All what you have is match between two variables, of which one part – the variability – is real, the other part – the match of the slopes – is largely bogus.
The evidence is that the variability in rate of change of CO2 after the variability of a temperature rate of change is mainly caused by the reaction of tropical vegetation on changed temperature and rain patterns.
The evidence is that the slope in rate of change of CO2 is not caused by the influence of the temperature increase on vegetation, as the biosphere as a whole is a small, but growing, sink for CO2.
Thus variability and slope are caused by different processes.
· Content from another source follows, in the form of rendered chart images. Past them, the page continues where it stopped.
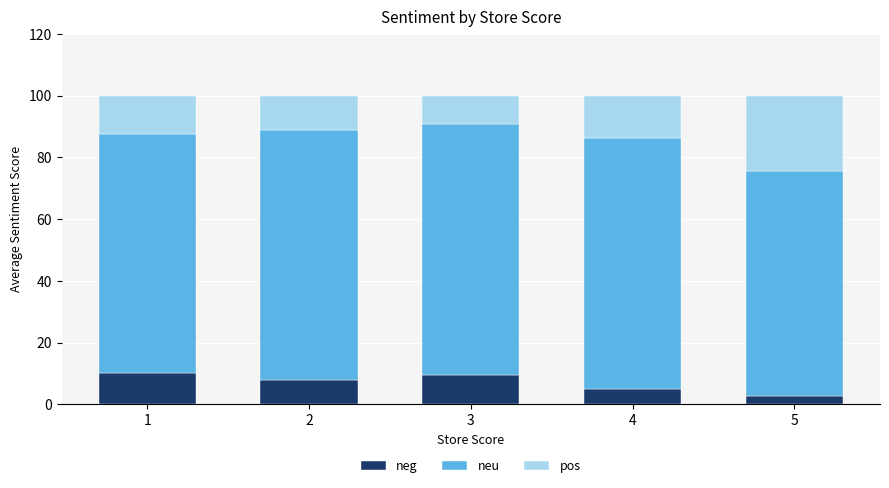

What value does the neg series have at 1?

10.2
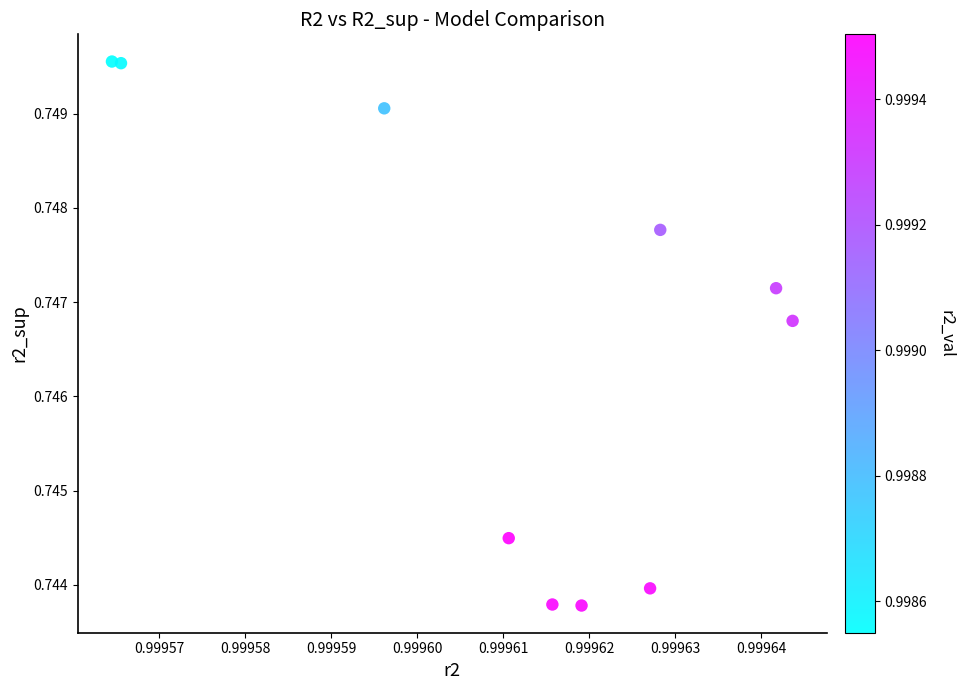

What is the average X value?

1.0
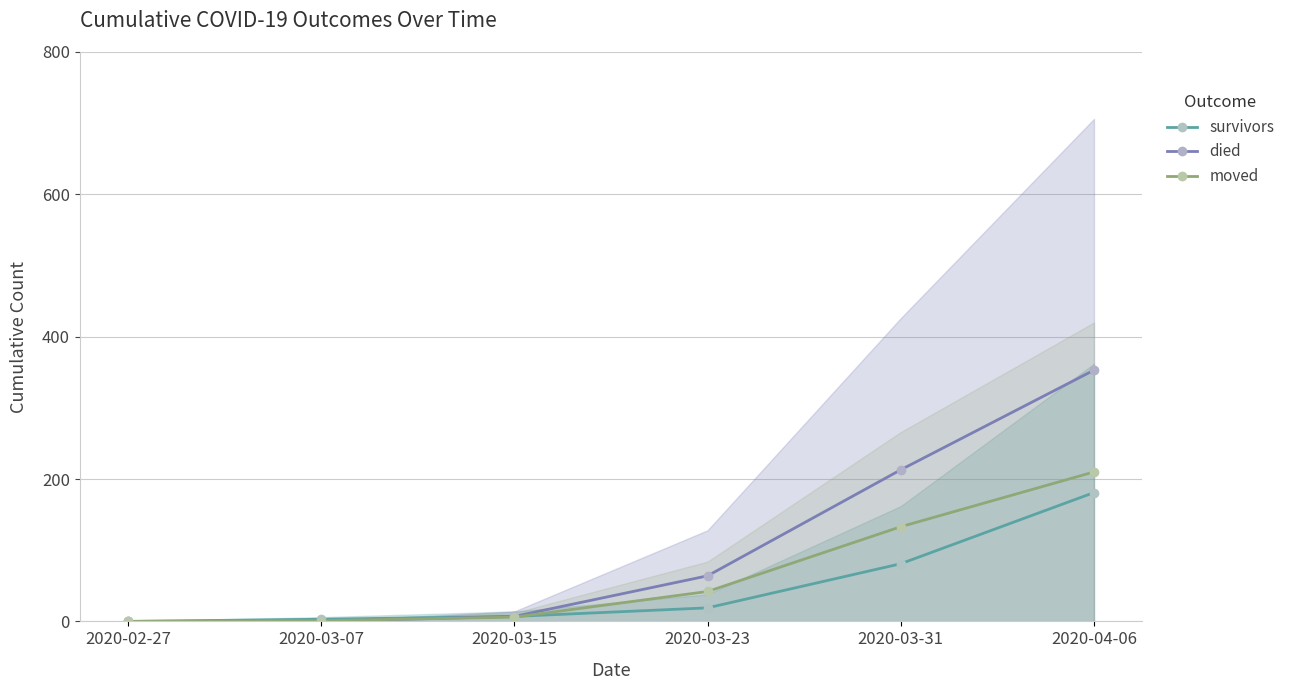

Which category has the lowest value in the died series?

2020-02-27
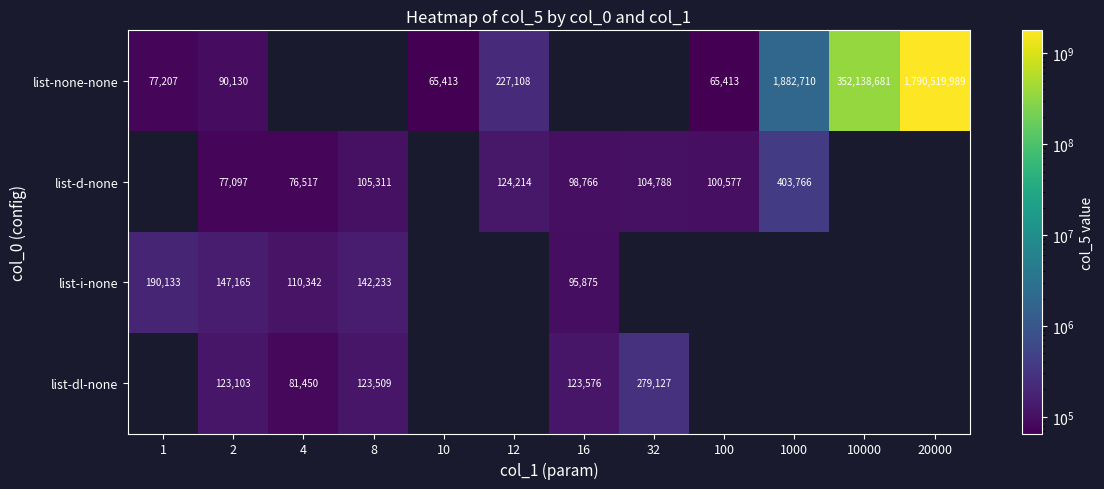

How many distinct data groups are displayed?

4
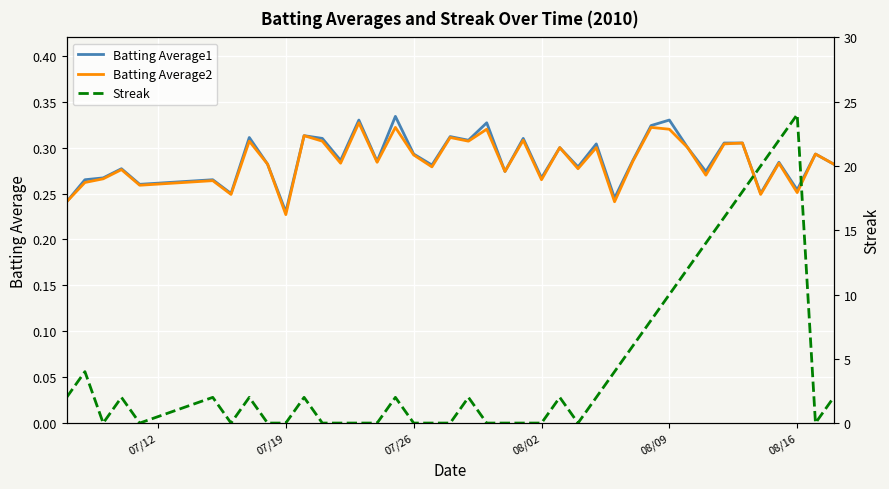

What is the maximum value for Batting Average2?

0.3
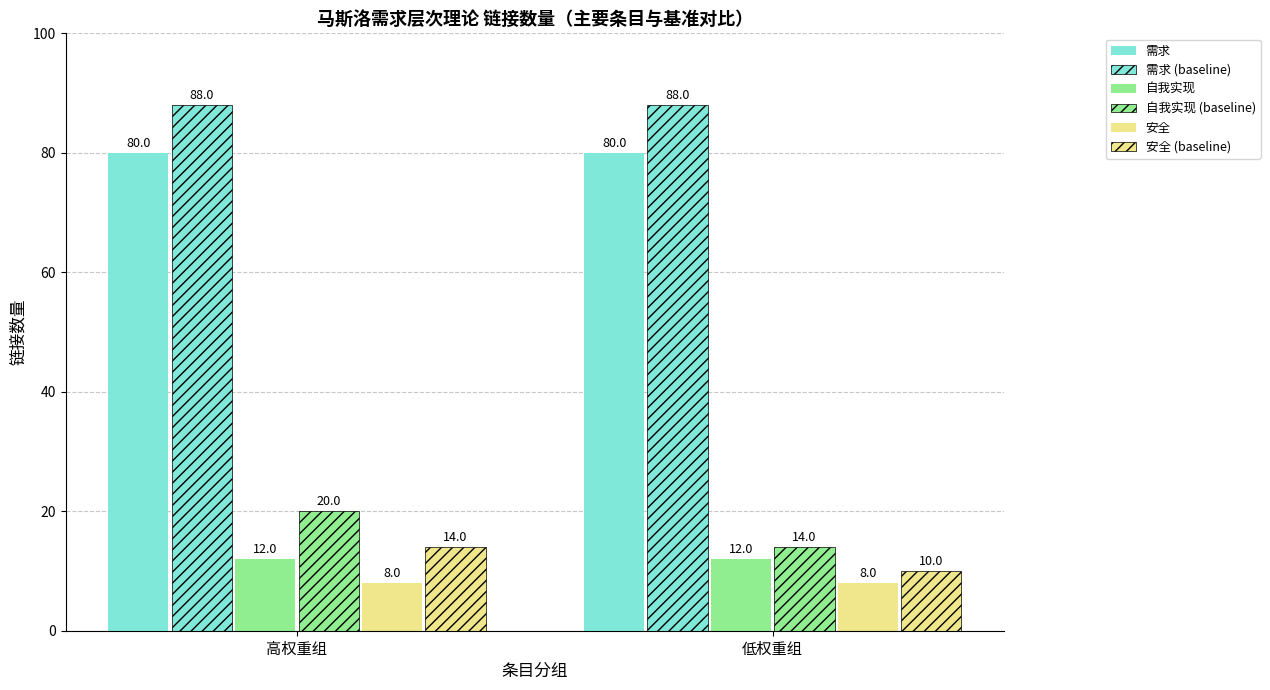

What is the difference between the highest and lowest values at 高权重组?

80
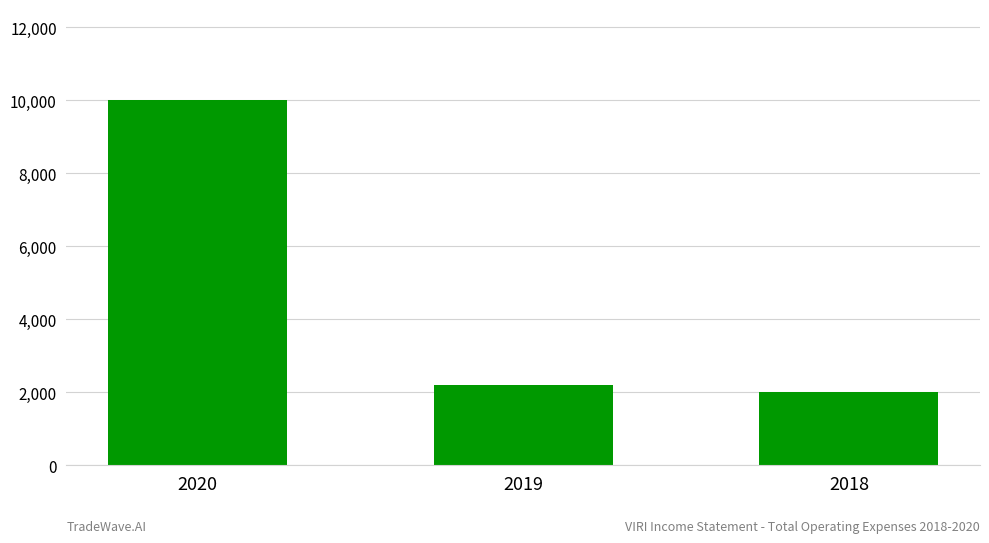

At which label is the value closest to 6000?

2019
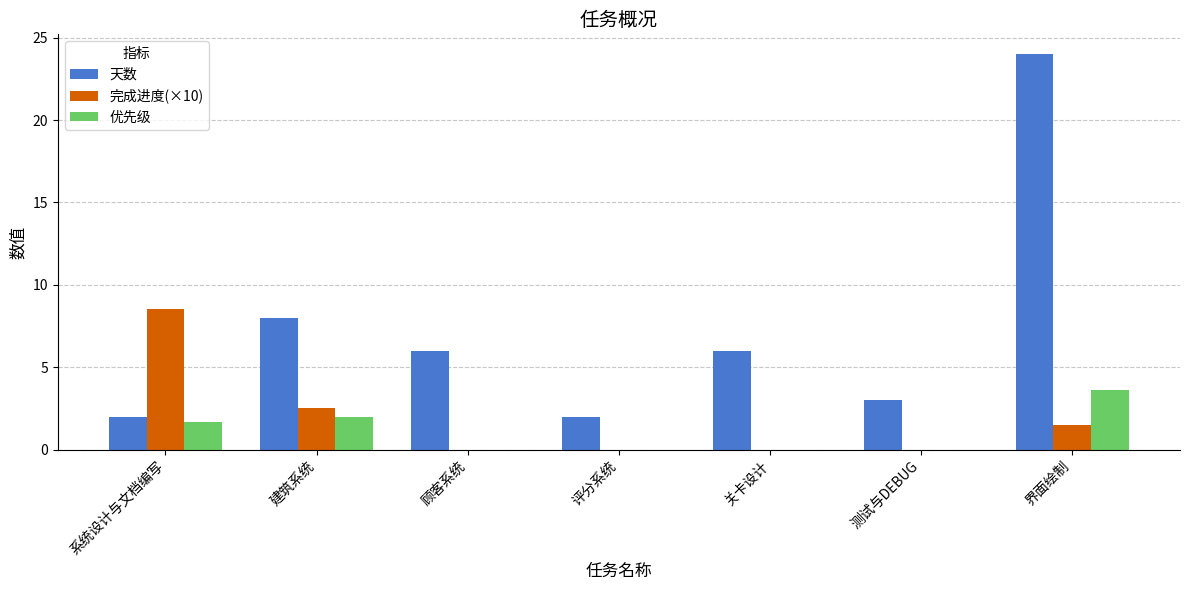

What is the sum of the 完成进度(×10) values at 界面绘制 and 顾客系统?

1.5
Still, the increase in sea surface temperature may have triggered more CO2 releases from the oceans.
Further we have human emissions which are average twice the observed increase in the atmosphere.
That means that the slope in the CO2 rate of change is not uniquely attributable to the temperature increase and that we have to look for more observations to decide which one is dominant.
Your theory completely is “inconsistent” with all known observations, while my theory is “consistent” with every single observation.
Using the scientific method, your theory is completely refuted…
If you can show me where my reasoning is wrong or why the sea surface temperature is the unique driver without violating any observation, I am all ear…
“All what you have is match between two variables, of which one part – the variability – is real, the other part – the match of the slopes – is largely bogus.”
You haven’t a smidgeon of evidence to make that claim. It is a near perfect fit. That is not happenstance. It is the same process. The phase match is coherent all the way down to the lowest observable frequencies. It violates no observation, only your interpretation of the given observation.
Oh…and for those wondering if the relationship between temperature and rate of change of CO2 in the modern record, as shown in Figure 1, is a new discovery, the answer is that it is not. It was first pointed out 25 years ago in this paper: J. B. Marston, M. Oppenheimer, R. M. Fujita, and S. R. Gaffin,”CO2 and Temperature,” Nature 349, 573 — 574 (1991). I couldn’t find a version of the paper that is not behind a paywall, but here is a NY Times article from the time discussing it: http://www.brown.edu/Research/bradmarston/Professor_Marston/Publications_files/carbon_cycle.jpg
The “theory” that is referenced by the NY Times article is nothing more than a conjecture. As this conjecture is not falsifiable there is not a way in which it can be elevated to the level of a “theory.”